The present invention is directed to a saw guide, system, and process for using the saw guide. A saw guide includes a housing, boom, and finger member. The substantially-rigid housing of the present invention has a central cavity, expandably adjustable along at least one guide bar to accommodate a saw handle. The housing can include a peripheral track channel with an axial housing compressor to secure the boom. The elongate boom is slidably mounted within the peripheral track channel and extends from the track channel. The substantially-rigid finger is rotatably and slidably affixed about said boom. The finger extends axially from the boom beyond an extant of the housing. The finger has a compressor adapted to form a press fit between the finger and the boom.

The system of the present invention includes a portable, mechanical saw having radially actuating teeth about a guide blade, extending into a saw casing, having a length and height. The casing includes a handle. A process of the present invention includes bracing a wood log having a cross-cut end surface. Then one slidably adjusts a substantially rigid finger member about a guide boom axially extending from a portable, mechanical saw, with the finger member having a finger length less than a saw guide blade height. The finger member is locked upon the guide boom. The finger member may be rotated to contact said cross-cut end surface in a position oriented to permit contact of the wood by the guide blade. Then saw teeth are initiated into actuation and the wood log is cross cut.

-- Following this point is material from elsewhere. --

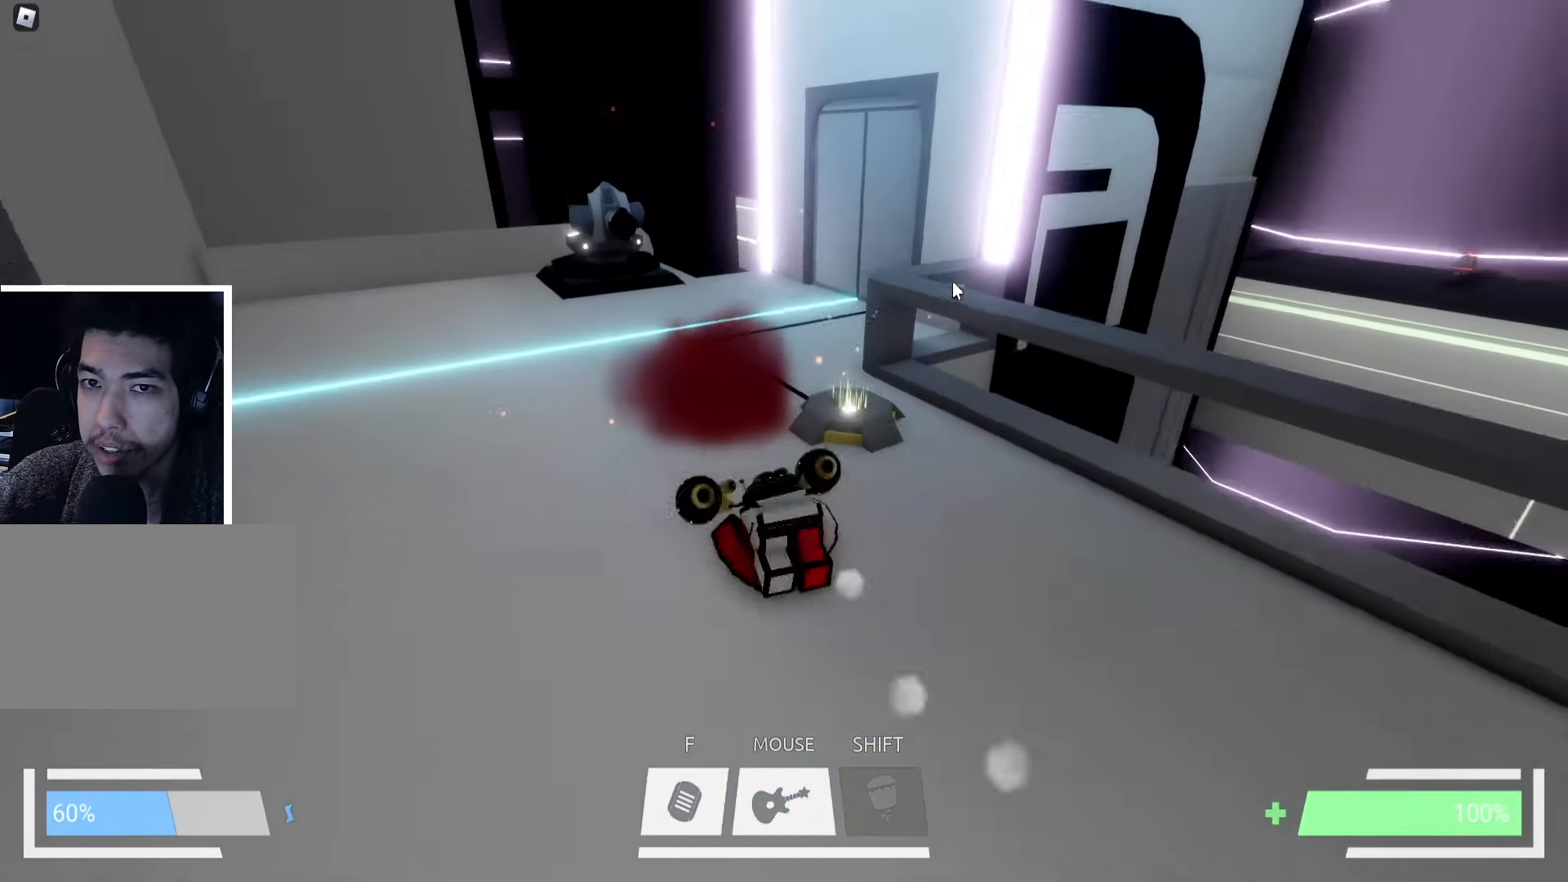
{"keys": ["w"], "events": [[267, "ctrl", "up"], [267, "d", "down"], [400, "d", "up"]]}
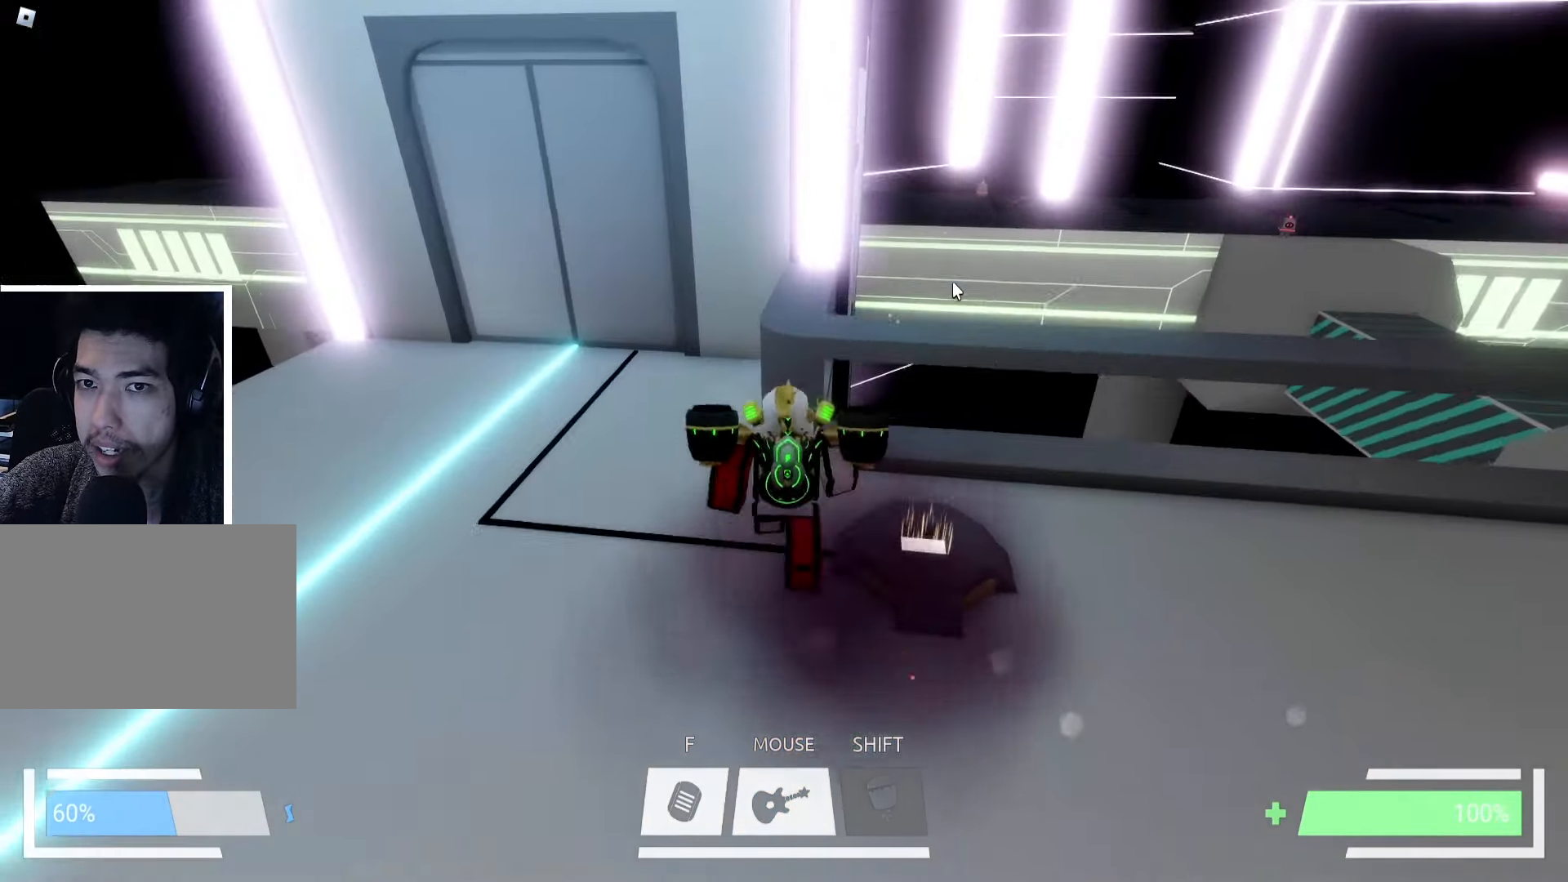
{"keys": ["w"], "events": [[33, "a", "down"], [400, "a", "up"]]}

These aspects of the invention are not meant to be exclusive. Furthermore, some features may apply to certain versions of the invention, but not others. Other features, aspects, and advantages of the present invention will be readily apparent to those of ordinary skill in the art when read in conjunction with the following description, and accompanying drawings.

BRIEF DESCRIPTION OF THE DRAWINGS

FIG. 1 is a perspective view of an embodiment of a saw guide of the present invention.

FIG. 2 is a perspective view of an embodiment of a system of the present invention.

FIG. 3 is a top plan view of an embodiment of a saw guide of the present invention.

FIG. 4 is a front plan view of an embodiment of a saw guide of the present invention.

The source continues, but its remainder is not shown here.